Por: João Pitella Junior e Natalia Doederlein/Agência Câmara de Notícias
Foto: Vinícius Loures/Câmara dos Deputados

Comissão Especial de Enfrentamento ao Homicídio de Jovens aprovou a criação de um plano nacional para combater o assassinato desses jovens, com a previsão de políticas públicas para proteger prioritariamente a população negra e pobre. 

Entre as metas do plano, estão a redução do índice de homicídios no Brasil para menos de 10 por 100 mil habitantes; a redução da letalidade policial e da vitimização de policiais; o aumento, para 80% dos casos, da elucidação dos crimes contra a vida; e a implementação de políticas públicas afirmativas nas localidades com altas taxas de violência juvenil. 

O relator da comissão, deputado Bacelar (Pode-BA), lembrou que o tema tem grande importância, pois foram registrados, apenas em 2016, 61.283 assassinatos no País, segundo o Anuário Brasileiro de Segurança Pública. Bacelar ressaltou que as vítimas de homicídios são majoritariamente os jovens e os negros. O projeto, na avaliação dele, enfrenta corretamente o problema ao definir como prioridades absolutas ações compartilhadas da União, dos estados, dos municípios e do Distrito Federal com foco na população jovem, negra e pobre. 

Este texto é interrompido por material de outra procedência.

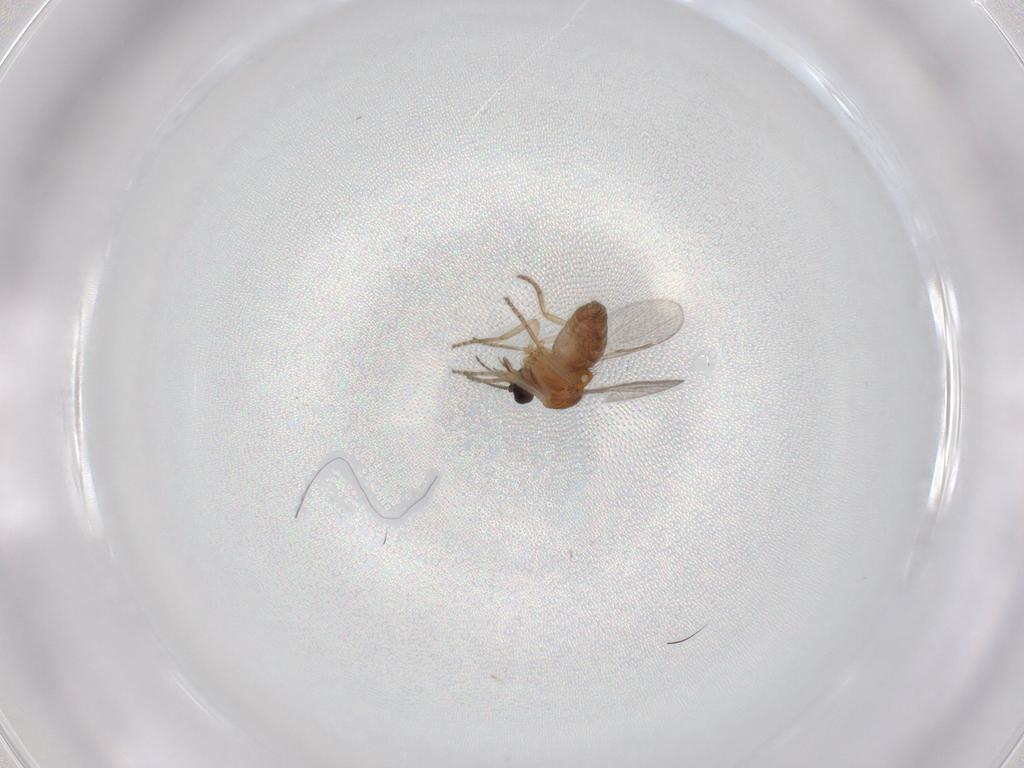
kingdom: Animalia
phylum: Arthropoda
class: Insecta
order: Diptera
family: Ceratopogonidae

Bacelar recomendou a aprovação do Projeto de Lei 9796/18 e a rejeição de dois projetos apensados. Ele considerou que o PL 2438/15, da comissão parlamentar de inquérito (CPI) da Câmara sobre a violência contra jovens negros e pobres, já está totalmente contemplado na proposta principal. E avaliou que o PL 7148/17, do deputado Francisco Floriano (DEM-RJ), é mais genérico ao incluir, no Estatuto da Criança e do Adolescente (Lei 8.069/90), a previsão de ações afirmativas para combater a violência contra a juventude negra. 

Principais pontos
O texto votado pela comissão especial prevê que o Plano Nacional de Enfrentamento ao Homicídio de Jovens terá duração de 10 anos e será executado, de forma integrada, por órgãos responsáveis por programas de juventude e igualdade racial.

Entre as diretrizes, estão a desconstrução da cultura de violência; a inclusão social e econômica dos jovens; o aperfeiçoamento da administração pública para enfrentar práticas discriminatórias; a ampliação da participação social em políticas públicas; e a capacitação de profissionais da área de segurança. 

Caberá à União elaborar e financiar o plano, cuja implementação será avaliada a cada quatro anos. O Poder Público terá 180 dias, a partir da aprovação da lei originária da proposta, para elaborar o plano nacional. 

O PL 9796/18 foi um resultado do trabalho da CPI do Assassinato de Jovens, que atuou no Senado a partir de 2015 e conclui as suas atividades em 2016. 

Tramitação
O projeto ainda precisa ser votado no Plenário da Câmara dos Deputados.